Was this a real penthouse or a set?
It makes me so happy that you asked me that because we were very afraid that people would see that this is a set, not a real house. It is a set. I mean, nobody would give us a penthouse in New York to destroy. [laughs]
It was a set we built in Cologne, Germany, in one of the biggest studios in the world—the tallest one.
So not actually in New York.
The whole cityscape, the skyline that you see from the windows, was a huge projection. For me it was very important, because this is what I promised to Willem: that I would make the perfect environment for him to be in and to thrive.
Do you have a theater background? Because “Inside” feels almost like a one-man play.
I have no theater background at all. I have some documentary background that helped me because we shot chronologically—and I like to observe. By observing, getting my footage, I can use it in my edit to get the story out.
But don’t forget that Willem has this amazing theater background, so that also helped his character and his performance. But it looks quite theatrical, as you say.
How long was your shoot?
We shot 32 days [over] six weeks during the pandemic and during a lockdown situation.
When was that?
We started late April 2021, and we finished end of June.
Why was there such a gap before it got to theaters?
It had lots of time in postproduction, but I don’t know what the delay was [or] when was the correct time for this to go out to the audience.
As the film plays out, you have to wonder if Nemo is losing his mind or is something supernatural happening to him. Was that ambiguity part of what attracted you to telling this story?
I don’t know. I don’t really like to dictate things to my viewers and audiences. I really want to give clues for them to connect [and] everyone to have their own way of experiencing this film.
And also to start a conversation afterwards because I believe it’s the best achievement in a film: to start conversations, to stick in your mind, and to think of it later in the day [rather than] just going to watch it for entertainment purposes.

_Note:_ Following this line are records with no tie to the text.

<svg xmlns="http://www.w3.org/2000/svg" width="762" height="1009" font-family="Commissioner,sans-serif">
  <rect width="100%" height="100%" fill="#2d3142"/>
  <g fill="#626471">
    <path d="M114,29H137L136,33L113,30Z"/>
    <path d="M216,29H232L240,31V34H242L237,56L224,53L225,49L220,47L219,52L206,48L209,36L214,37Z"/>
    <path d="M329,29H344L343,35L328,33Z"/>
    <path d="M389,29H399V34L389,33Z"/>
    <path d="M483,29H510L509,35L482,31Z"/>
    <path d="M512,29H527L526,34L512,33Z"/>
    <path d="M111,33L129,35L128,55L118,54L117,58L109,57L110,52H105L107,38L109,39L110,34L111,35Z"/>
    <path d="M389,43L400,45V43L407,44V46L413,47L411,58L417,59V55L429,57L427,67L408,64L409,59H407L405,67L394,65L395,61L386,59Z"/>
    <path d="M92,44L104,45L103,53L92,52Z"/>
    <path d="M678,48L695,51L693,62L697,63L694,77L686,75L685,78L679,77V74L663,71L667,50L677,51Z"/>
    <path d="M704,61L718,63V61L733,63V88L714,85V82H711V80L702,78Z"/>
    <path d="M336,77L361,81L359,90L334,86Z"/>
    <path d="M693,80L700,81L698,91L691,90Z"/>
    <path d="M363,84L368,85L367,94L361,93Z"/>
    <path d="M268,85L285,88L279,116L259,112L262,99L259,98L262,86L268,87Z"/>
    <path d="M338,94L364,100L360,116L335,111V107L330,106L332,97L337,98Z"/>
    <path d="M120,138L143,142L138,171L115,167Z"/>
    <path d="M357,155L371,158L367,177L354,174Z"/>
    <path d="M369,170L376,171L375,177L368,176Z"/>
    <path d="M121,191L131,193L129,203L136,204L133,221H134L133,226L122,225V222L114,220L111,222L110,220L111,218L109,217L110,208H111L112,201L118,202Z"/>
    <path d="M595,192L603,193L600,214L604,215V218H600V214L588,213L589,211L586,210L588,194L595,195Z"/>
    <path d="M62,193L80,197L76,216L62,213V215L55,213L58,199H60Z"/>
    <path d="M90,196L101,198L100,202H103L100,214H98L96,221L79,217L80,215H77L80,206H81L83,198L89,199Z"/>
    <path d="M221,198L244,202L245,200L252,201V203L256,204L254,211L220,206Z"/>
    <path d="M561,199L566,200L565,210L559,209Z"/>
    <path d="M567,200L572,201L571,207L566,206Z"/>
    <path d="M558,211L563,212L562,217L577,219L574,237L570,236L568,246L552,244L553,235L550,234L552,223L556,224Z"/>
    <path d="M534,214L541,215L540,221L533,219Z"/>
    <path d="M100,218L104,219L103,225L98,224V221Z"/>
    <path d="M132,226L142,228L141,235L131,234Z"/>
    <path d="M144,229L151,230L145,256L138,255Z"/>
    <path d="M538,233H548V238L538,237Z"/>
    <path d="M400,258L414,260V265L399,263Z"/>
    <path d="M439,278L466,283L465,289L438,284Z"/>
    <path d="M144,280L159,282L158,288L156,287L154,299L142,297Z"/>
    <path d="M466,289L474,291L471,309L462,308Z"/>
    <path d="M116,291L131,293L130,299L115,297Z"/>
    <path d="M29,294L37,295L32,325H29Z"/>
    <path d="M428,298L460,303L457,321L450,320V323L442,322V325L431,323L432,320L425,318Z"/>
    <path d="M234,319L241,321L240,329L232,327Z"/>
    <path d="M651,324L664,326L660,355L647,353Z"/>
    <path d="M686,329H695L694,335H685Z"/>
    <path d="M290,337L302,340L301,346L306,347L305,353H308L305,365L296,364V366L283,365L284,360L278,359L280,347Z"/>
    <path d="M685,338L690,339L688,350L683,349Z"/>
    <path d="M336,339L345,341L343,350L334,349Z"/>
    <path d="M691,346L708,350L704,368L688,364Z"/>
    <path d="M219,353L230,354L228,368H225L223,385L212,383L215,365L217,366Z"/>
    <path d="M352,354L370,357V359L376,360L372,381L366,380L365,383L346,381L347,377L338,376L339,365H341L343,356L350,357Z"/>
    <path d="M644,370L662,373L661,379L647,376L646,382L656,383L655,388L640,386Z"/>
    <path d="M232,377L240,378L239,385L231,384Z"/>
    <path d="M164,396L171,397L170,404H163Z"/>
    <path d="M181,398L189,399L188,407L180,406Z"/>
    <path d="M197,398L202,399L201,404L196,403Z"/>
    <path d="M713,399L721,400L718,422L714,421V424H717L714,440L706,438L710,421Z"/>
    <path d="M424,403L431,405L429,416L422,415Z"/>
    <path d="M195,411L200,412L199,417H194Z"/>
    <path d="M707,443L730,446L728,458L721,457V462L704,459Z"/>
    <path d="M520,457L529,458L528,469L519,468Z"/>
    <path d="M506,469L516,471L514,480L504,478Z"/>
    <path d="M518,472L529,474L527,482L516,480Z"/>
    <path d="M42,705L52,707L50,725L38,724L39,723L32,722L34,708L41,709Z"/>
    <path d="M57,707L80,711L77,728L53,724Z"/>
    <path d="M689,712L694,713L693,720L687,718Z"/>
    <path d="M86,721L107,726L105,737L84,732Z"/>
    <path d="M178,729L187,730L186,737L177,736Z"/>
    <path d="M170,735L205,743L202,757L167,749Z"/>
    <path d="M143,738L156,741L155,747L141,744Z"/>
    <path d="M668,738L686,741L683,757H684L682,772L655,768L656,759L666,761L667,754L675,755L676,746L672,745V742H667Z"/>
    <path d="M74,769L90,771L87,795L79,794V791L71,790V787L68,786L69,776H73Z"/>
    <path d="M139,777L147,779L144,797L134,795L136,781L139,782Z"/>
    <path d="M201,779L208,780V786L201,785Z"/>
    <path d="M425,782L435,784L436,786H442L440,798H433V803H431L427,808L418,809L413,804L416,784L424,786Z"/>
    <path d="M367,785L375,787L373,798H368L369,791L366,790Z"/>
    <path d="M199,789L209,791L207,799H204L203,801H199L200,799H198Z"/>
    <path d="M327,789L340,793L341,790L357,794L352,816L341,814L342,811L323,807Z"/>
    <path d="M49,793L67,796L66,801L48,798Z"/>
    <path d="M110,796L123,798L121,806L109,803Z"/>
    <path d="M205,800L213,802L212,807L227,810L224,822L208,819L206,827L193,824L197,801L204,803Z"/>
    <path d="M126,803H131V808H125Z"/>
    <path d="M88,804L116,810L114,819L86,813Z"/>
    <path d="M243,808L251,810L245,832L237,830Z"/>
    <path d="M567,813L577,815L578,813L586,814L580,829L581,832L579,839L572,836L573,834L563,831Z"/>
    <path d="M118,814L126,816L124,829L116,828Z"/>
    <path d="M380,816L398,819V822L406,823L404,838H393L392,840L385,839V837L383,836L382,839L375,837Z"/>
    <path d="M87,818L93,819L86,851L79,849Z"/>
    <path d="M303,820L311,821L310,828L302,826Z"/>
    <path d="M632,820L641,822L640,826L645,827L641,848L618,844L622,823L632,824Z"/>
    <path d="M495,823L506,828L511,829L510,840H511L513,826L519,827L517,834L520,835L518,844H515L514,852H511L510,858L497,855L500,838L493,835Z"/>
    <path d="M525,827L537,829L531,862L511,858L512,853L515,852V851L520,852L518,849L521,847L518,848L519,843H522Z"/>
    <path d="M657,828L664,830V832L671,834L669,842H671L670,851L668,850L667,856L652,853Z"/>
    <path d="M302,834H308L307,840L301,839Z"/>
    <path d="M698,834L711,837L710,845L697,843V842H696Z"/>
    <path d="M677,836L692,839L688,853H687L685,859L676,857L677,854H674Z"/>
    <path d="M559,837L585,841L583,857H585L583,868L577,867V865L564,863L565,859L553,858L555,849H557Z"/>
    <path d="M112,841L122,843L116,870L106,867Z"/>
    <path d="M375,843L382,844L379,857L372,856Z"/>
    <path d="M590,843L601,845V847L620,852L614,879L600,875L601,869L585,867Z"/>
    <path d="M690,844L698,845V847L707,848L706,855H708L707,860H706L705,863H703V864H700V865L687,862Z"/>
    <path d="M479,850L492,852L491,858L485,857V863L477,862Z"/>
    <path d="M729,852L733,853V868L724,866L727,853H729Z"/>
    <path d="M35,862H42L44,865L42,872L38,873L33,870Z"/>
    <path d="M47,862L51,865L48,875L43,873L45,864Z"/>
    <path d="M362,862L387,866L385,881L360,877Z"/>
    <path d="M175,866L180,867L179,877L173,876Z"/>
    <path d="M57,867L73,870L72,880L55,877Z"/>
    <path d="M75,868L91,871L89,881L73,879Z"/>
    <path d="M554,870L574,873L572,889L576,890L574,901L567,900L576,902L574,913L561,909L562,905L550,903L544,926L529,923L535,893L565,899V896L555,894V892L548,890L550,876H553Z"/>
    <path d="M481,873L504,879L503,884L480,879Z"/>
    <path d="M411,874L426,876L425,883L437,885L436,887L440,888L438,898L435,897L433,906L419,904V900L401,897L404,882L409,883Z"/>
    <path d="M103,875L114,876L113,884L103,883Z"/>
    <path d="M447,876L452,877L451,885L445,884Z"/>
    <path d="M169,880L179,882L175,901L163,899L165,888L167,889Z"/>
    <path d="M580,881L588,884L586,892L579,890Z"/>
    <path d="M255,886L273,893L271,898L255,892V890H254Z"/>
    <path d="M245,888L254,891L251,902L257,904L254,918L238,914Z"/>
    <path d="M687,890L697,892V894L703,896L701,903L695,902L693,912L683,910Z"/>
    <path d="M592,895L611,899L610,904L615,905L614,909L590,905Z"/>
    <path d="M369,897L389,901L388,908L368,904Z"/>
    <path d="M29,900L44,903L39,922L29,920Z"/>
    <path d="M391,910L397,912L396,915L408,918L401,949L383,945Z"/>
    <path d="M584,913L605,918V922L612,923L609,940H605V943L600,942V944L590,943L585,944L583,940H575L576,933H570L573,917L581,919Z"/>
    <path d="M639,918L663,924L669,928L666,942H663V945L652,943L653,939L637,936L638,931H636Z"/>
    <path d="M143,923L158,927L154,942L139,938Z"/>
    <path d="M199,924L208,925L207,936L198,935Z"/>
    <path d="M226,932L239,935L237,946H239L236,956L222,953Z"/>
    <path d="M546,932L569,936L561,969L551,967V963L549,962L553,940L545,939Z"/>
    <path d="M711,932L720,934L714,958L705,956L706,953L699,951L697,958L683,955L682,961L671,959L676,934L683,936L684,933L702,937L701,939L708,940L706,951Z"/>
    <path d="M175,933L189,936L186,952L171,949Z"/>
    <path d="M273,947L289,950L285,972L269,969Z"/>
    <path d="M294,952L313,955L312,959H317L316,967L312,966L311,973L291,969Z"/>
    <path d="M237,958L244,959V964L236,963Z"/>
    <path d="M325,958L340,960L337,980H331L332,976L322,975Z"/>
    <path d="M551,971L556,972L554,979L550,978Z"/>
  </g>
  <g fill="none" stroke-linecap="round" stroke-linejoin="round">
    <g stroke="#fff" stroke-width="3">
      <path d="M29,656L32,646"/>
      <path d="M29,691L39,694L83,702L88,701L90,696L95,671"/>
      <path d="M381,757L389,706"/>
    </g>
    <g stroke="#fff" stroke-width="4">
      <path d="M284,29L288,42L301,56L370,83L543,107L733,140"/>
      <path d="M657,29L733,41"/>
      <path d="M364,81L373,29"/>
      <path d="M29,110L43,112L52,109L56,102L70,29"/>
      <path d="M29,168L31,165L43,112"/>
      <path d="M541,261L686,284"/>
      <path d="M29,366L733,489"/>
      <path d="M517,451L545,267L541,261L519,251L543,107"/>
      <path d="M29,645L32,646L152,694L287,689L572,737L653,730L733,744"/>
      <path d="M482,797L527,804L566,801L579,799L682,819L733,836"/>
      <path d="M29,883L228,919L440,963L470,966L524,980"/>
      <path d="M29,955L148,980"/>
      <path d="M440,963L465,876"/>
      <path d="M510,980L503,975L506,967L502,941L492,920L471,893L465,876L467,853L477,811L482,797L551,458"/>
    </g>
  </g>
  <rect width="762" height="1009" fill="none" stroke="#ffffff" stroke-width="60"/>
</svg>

What films influenced you here?
The biggest was “All Is Lost.” Funnily enough, I met [‘All Is Lost’] director [J.C. Chandor] yesterday at our premiere. We rushed up and said, “Thank you for your film, because we studied it.” We started a very frank conversation about how these two films have a common language.
I would also argue [in favor of] “Castaway.” I mean, it’s this premise of Robinson Crusoe, you know. And instead of those stories of being on an isolated and remote island, to put it in the middle of civilization in a very busy metropolis that my hero, he looks at the city every day, he looks at life passing by him. But nobody comes to help you. So, I think it’s more elevating the loneliness of this person.
What direction did you give Willem Dafoe?
Our conversations started very early from the script. It was a very organic experience.
I promised him that we had a beautiful little script that we knew would make a nice and beautiful movie. What I promised him is I would make it in an amazing environment, the correct environment for him to come and expand this.
We shot so many things that were not scripted. Things that were coming to our heads each day by discussing different reactions. Things that we were improvising. So I would say that there’s a very big percentage in the film that was not in the script.
Also the whole idea of the script is that it gave you this freedom as well—instead of being a script that is very, very specific and dictating the whole. Shooting chronologically was another luxury that we had, but we couldn’t film in any other way because everything was destroyed on the set day by day.
This gave us an amazing way of working together and turning this character into what you see.
“Inside” opens in select theaters March 17.